#### [TASKS]
1) In the post on the Tent of Nations orchards, how many trees does the Facebook message say the bulldozers destroyed?
2) Pick up the post on the Tent of Nations orchards and continue it from its final sentence.

#### [PASSAGE GIVEN]
┄┄┄┄┄┄
All at once
Reparations and teshuvah

On the Tent of Nations, destruction of orchards, and the path to peace


Valley of fruit trees: before and after. [Source.]

Several years ago, during the summer when I was living in Jerusalem, I had the opportunity to spend an evening with a group called the All Nations Café. (I blogged about it at the time, and also spoke about it from the bimah of my shul on erev Rosh Hashanah that year.) It was an incredibly powerful experience for me -- talking with Israelis, Palestinians, and internationals who were  dedicated to peace and to forging connections across our differences. It's one thing for me as an American, living half a world away, to talk about my yearning for peace and coexistence. These folks were living that intention, and I admired them deeply.

I remember being particularly moved by hearing the story of the man on whose land we had gathered, a Palestinian man named Abed, who told us about his struggles to prove ownership of his family's land (despite holding papers dating from Ottoman times) and about the challenges which that entailed. I thought of the All Nations Café last week when I heard news about the destruction of the orchard at the Tent of Nations farm. (A side note: as I was writing this post the website seemed to be down, but I think that webmasters are in the process of mirroring it at a new location: Tent of Nations.) My friend and colleague Rabbi Lynn Gottlieb wrote:

Daoud Nassar and his family at The Tent of Nations in the West Bank was invaded by the IDF and their environmental and educational farm destroyed. Entire fields of grapes, apples, apricots, almonds, figs were wiped out. Hundreds of fruitful trees were destroyed. Daoud and his family own the land, have papers dating from the Ottoman Empire...I feel this deeply. Daoud is my friend. Those of us who know Daoud have been deeply impacted by his compassion, nonviolence, resiliency, creativity, and commitment to community.

Daoud has posted about the destruction on the Tent of Nations Facebook page:

Today at 08.00, Israeli bulldozers came to the fertile valley of the farm where we planted fruit trees 10 years ago, and destroyed the terraces and all our trees there. More than 1500 apricot and apple trees as well as grape plants were smashed and destroyed.
┄┄┄┄┄┄
#### [PROVIDED RECORDS]
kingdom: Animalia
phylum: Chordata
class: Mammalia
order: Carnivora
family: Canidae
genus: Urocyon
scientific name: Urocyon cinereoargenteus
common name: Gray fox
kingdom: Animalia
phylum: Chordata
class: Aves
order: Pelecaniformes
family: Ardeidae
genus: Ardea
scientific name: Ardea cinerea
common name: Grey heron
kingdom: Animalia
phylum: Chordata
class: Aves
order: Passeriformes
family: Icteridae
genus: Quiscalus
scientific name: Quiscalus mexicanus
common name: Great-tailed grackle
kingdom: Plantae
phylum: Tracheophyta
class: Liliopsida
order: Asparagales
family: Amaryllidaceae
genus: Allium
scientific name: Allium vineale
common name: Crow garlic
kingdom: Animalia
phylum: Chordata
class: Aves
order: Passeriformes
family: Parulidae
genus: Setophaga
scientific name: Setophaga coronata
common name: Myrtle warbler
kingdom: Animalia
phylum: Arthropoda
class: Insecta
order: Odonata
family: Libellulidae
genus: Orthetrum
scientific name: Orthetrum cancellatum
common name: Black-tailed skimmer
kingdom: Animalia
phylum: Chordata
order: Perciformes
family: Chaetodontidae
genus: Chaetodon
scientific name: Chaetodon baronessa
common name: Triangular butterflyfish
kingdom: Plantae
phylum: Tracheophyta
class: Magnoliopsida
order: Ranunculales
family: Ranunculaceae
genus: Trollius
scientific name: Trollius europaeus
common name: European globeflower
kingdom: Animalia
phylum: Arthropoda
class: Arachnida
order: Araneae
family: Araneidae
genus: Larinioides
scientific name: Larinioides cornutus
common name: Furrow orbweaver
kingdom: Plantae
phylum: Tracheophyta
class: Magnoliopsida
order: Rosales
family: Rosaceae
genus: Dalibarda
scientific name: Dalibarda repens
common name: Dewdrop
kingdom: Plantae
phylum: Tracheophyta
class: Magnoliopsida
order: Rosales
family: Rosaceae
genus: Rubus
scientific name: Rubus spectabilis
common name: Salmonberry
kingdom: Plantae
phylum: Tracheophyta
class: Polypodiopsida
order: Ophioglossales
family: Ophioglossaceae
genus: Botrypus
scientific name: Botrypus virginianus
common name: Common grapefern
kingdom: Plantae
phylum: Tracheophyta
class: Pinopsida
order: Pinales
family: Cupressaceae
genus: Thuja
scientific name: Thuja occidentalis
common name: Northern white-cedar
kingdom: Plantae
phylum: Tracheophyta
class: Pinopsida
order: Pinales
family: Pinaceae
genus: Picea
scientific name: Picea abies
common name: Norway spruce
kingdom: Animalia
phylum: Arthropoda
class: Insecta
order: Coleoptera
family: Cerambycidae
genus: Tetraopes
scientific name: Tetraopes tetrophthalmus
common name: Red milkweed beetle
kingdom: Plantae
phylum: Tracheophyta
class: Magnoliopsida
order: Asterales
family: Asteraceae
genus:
┄┄┄┄┄┄
#### [ANSWERS TO THE EXERCISE]
1) More than 1500 apricot and apple trees, along with grape plants.

2)
(His post is here.) I'm embedding a ten-minute video about Tent of Nations, which includes a tour of the land and gives a good sense for what and where it is. I really recommend watching the video -- take ten minutes and watch, before you read the rest of this post. (If you can't see the embed, it's here at YouTube: Tent of Nations: we refuse to be enemies.)

One of the articles archived at Friends of Tent of Nations explains that "The Nassar farm is part of a parcel of land, including eight nearby Palestinian farming villages, that Israeli authorities hope to annex in order to expand the Gush Etzion settlements, whose population is around 50,000." I know that there is a housing shortage all over Israel; I feel certain that that plays into the Israeli government's desire to annex West Bank land in order to build. But I suspect that the current Israeli government is also acting out of the intention to continue establishing "facts on the ground."

That article explains that when the Israeli government first declared intention to confiscate the land, the Nasser family made the conscious choice "not to be enemies," and founded the Tent of Nations, an organization whose aims are "to build bridges between people of different backgrounds, and between people and land." Author Emma Halgren continues:

The Israeli authorities have forbidden any permanent infrastructure development on the site, as well as access to the electricity grid and public water, so the Nassars have refurbished seven underground caves, painting them, fitting them out with comfortable rugs and cushions and connecting them to electricity from a generator so that they could be used for meetings and other gatherings.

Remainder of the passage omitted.